[Makale-Baslik]

Türk Ceza Hukukunda İhaleye Fesat Karıştırma Suçu


  1. Kamu kurumu veya kuruluşları adına yapılan mal veya hizmet alım veya satımlarına ya da kiralamalara ilişkin ihaleler ile yapım ihalelerine fesat karıştıran kişi, üç yıldan yedi yıla kadar hapis cezası ile cezalandırılır.
  2. Aşağıdaki hallerde ihaleye fesat karıştırılmış sayılır:
    1. Hileli davranışlarla;
      1. İhaleye katılma yeterliğine veya koşullarına sahip olan kişilerin ihaleye veya ihale sürecindeki işlemlere katılmalarını engellemek,
      2. İhaleye katılma yeterliğine veya koşullarına sahip olmayan kişilerin ihaleye katılmasını sağlamak,
      3. Teklif edilen malları, şartnamesinde belirtilen niteliklere sahip olduğu halde,sahip olmadığından bahisle değerlendirme dışı bırakmak,
      4. Teklif edilen malları, şartnamesinde belirtilen niteliklere sahip olmadığı halde, sahip olduğundan bahisle değerlendirmeye almak.
    2. Tekliflerle ilgili olup da ihale mevzuatına veya şartnamelere göre gizli tutulması gereken bilgilere başkalarının ulaşmasını sağlamak.
    3. Cebir veya tehdit kullanmak suretiyle ya da hukuka aykırı diğer davranışlarla,ihaleye katılma yeterliğine veya koşullarına sahip olan kişilerin ihaleye,ihale sürecindeki işlemlere katılmalarını engellemek.
    4. İhaleye katılmak isteyen veya katılan kişilerin ihale şartlarını ve özellikle fiyatı etkilemek için aralarında açık veya gizli anlaşma yapmaları.
  3. İhaleye Fesat Karıştırma Suçu,
    1. Cebir veya tehdit kullanmak suretiyle işlenmesi hâlinde temel cezanın alt sınırı beş yıldan az olamaz. Ancak, kasten yaralama veya tehdit suçunun daha ağır cezayı gerektiren nitelikli hâllerinin gerçekleşmesi durumunda, ayrıca bu suçlar dolayısıyla cezaya hükmolunur.
    2. İşlenmesi sonucunda ilgili kamu kurumu veya kuruluşu açısından bir zarar meydana gelmemiş ise, bu fıkranın (a) bendinde belirtilen hâller hariç olmak üzere, fail hakkında bir yıldan üç yıla kadar hapis cezasına hükmolunur.
  4. İhaleye fesat karıştırma dolayısıyla menfaat temin eden görevli kişiler, ayrıca bu nedenle ilgili suç hükmüne göre cezalandırılırlar.
  5. Yukarıdaki fıkralar hükümleri, kamu kurum veya kuruluşları aracılığı ile yapılan artırma veya eksiltmeler ile kamu kurumu niteliğindeki meslek kuruluşları, kamu kurum veya kuruluşlarının ya da kamu kurumu niteliğindeki meslek kuruluşlarının iştirakiyle kurulmuş şirketler, bunların bünyesinde faaliyet icra eden vakıflar, kamu yararına çalışan dernekler veya kooperatifler adına yapılan mal veya hizmet alım veya satımlarına ya da kiralamalara fesat karıştırılması halinde de uygulanır.

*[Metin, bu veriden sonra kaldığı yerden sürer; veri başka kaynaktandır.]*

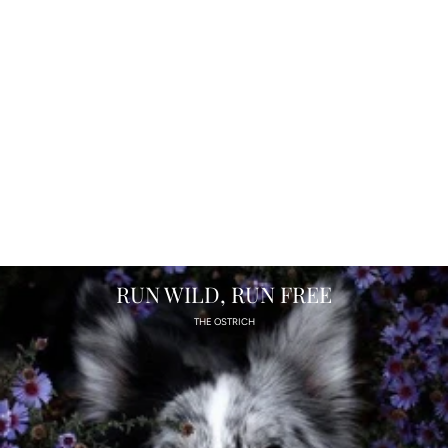
RUN WILD, RUN FREE
THE OSTRICH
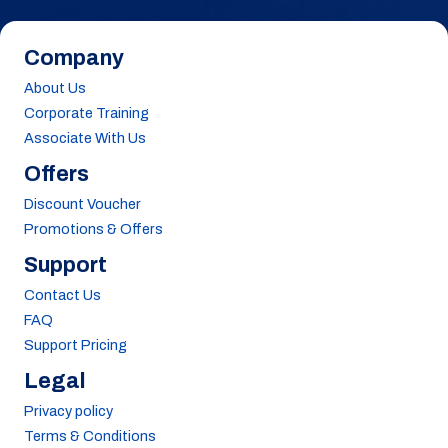
Company
About Us
Corporate Training
Associate With Us
Offers
Discount Voucher
Promotions & Offers
Support
Contact Us
FAQ
Support Pricing
Legal
Privacy policy
Terms & Conditions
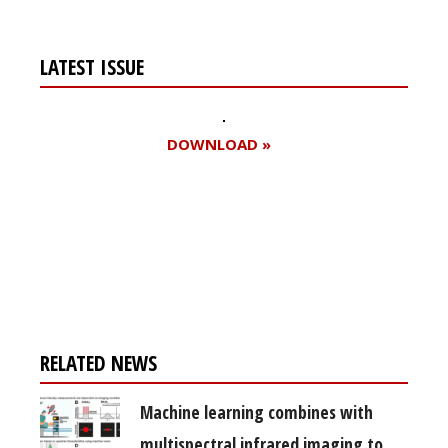
LATEST ISSUE
DOWNLOAD »
Register for your
free subscription
RELATED NEWS
Machine learning combines with
multispectral infrared imaging to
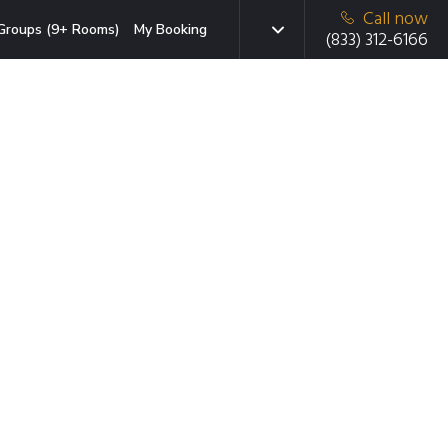
Call now
Groups (9+ Rooms)
My Booking
(833) 312-6166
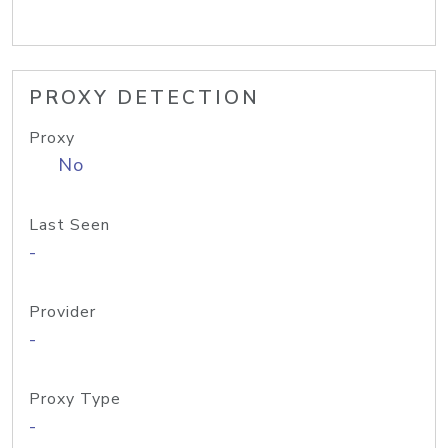
PROXY DETECTION
Proxy
No
Last Seen
-
Provider
-
Proxy Type
-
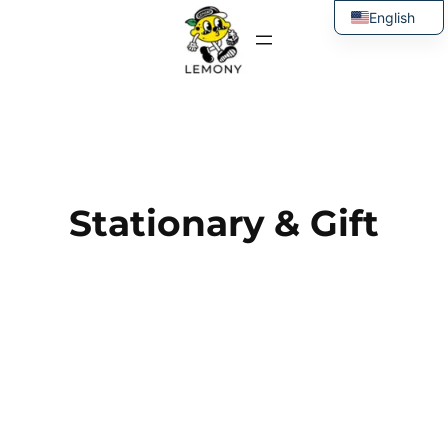
Skip
English
to
Thai
content
Stationary & Gift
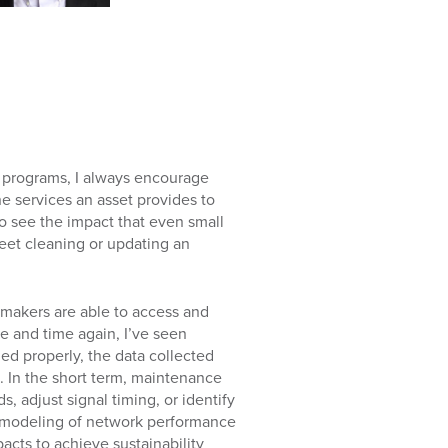
 programs, I always encourage
he services an asset provides to
to see the impact that even small
eet cleaning or updating an
makers are able to access and
me and time again, I’ve seen
d properly, the data collected
. In the short term, maintenance
, adjust signal timing, or identify
e modeling of network performance
cts to achieve sustainability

İhaleye Fesat Karıştırma Suçunun Tanımı

5237 sayılı Türk Ceza Kanunun 235. maddesinde düzenlenen ihaleye fesat karıştırma suçu, kanunun ekonomi, sanayi ve ticarete ilişkin suçlar kapsamı altında düzenlenmiştir. 765 sayılı mülga kanun ile yürürlükte olan kanunda belirtilen düzenlemelere bakıldığında, yürürlükte yer alan düzenlemede, ihaleye fesat karıştırma suçunu oluşturan fiilleri seçimlik olarak göstermiş olmasıdır.Ayrıca TCK’nın 235. maddesi, 6549 sayılı kanunun 12. maddesi ile değişikliğe uğramış ve bunun sonucu olarak ihaleye fesat karıştırma suçunda bir takım değişiklikliğe gidilmiştir..

Devlet,kamu hizmetlerini yürütmek, kendi işleyişini sağlamak amacıyla gerçek veya tüzel kişilerle alım, satım veya yapım sözleşmeleri düzenlemektedir. Bilindiği gibi özel hukukta sözleşmeler irade serbestine dayanır. Ancak Devlet alım,satım ve yapımlarında, kamu parası kullandığı ve kamu menfaati söz konusu olduğu için, sözleşmenin diğer tarafının belirlenmesi, imzalanması ve edimin yerine getirilmesi kanunla düzenlemiştir.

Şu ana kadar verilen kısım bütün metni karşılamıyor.